• _VORLIEGENDER TEXT_:
▼

Von Johanna Jawinsky
Zur Befreiung der Stadt Rostock am 1. Mai 1945 fanden mehrere Veranstaltungen statt.
Eine der Veranstaltungen, sie wurde von der Stadt Rostock ausgerichtet, war die Eröffnung einer Ausstellung zur Befreiung der Stadt Rostock am 8.Mai 2015. Dazu wurde, wie in der Presse dokumentiert, der beim Bau der Brücke am Mühlendamm gefundene Teil des Panzers, der beim Einrücken zerstörte worden war, in den Museumshof des Kunsthistorischen Museums gebracht.
Es sprachen im Museum der Oberbürgermeister, der Museumsdirektor sowie der 1. Botschaftsrat der Russischen Föderation aus Berlin sowie Natalja Jeske. Die Ausführungen waren dem Ereignis angemessen.
Im Vorfeld der Veranstaltung gab es jedoch eine nicht zu akzeptierende Diskussion. Es gäbe ganz neue Erkenntnisse und Dmitrewski wäre wohl gar nicht am 1. Mai nach Rostock gekommen, er wäre ja gar kein Panzerkommandant gewesen (was übrigens nie behauptet worden war – seiner Einheit waren jedoch Panzer unterstellt worden) usw.
Auf eine entsprechende Behauptung (siehe Kopie aus NNN) hatte sich Kurt Kaiser gemeldet und sich empört an die Redaktion der NNN gewandt.
Am 8. Mai wurde bei der o.g. Veranstaltung wurde ein Buch der Öffentlichkeit übergeben, das sehr interessante Details der Befreiung der Stadt Rostock enthält:
Eine Stimme aus dem Jahr 1945. Das Tagebuch des Panzersoldaten Iwan Panarin. Es ist eine Veröffentlichung des Kulturhistorischen Museums der Stadt Rostock
Natalja Jeske kommt das Verdienst zu, sich gründlich mit dem gefundene Bericht d es Panzersoldaten auseinandergesetzt zu haben. Sie ist sogar zu seiner Familie nach Tscheljabinsk gefahren, um die Echtheit des Tagebuches zu überprüfen. Aus den vorgefundene Aufzeichnungen hat sie ein lesenswertes Buch erarbeitet, das uns viel Neues über die Besetzung der Stadt und die ersten Tage danach vermittelt. Sie hat auch herausgefunden, dass seine Aufzeichnungen nicht immer taggleich erfolgten.

▲

• _AUSGEWÄHLTE ZEILEN_:
▼

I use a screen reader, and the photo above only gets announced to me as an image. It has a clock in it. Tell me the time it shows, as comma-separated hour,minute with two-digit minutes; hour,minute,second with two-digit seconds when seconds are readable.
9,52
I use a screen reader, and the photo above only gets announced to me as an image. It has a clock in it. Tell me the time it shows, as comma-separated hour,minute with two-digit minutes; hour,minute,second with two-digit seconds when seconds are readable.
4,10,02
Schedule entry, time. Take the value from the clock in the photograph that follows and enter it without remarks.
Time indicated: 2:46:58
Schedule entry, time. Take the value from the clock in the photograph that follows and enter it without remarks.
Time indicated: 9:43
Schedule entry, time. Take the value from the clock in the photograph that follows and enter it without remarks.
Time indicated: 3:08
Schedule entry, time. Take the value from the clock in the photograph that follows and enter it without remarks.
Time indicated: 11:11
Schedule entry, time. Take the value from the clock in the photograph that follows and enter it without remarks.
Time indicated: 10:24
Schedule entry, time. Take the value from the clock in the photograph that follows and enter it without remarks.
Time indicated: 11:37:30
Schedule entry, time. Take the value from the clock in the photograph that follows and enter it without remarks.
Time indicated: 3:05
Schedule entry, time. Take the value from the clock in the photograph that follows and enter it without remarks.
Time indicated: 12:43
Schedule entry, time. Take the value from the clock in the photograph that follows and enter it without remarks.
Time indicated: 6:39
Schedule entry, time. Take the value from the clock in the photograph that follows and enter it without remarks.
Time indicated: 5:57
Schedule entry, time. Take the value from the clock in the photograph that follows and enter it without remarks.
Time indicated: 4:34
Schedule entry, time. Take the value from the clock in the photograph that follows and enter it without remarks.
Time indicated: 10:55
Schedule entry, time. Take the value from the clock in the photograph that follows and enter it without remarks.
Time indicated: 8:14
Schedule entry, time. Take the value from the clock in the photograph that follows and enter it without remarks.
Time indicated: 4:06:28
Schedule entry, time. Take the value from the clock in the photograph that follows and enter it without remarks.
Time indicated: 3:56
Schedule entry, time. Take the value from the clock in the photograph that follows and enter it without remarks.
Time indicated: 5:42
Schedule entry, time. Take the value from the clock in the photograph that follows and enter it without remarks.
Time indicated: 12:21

▲

• _KURZE ÜBUNG_:
Beantworten Sie anhand des Textes zur Befreiung Rostocks die folgenden Fragen:
1. Wer sprach bei der Ausstellungseröffnung im Museum?
2. An wen wandte sich Kurt Kaiser empört?
3. Wohin reiste Natalja Jeske, und was wollte sie dort überprüfen?

• _VOLLSTÄNDIGE LÖSUNG_:
1. Der Oberbürgermeister, der Museumsdirektor, der 1. Botschaftsrat der Russischen Föderation aus Berlin und Natalja Jeske.
2. An die Redaktion der NNN.
3. Zur Familie des Panzersoldaten nach Tscheljabinsk, um die Echtheit des Tagebuches zu überprüfen.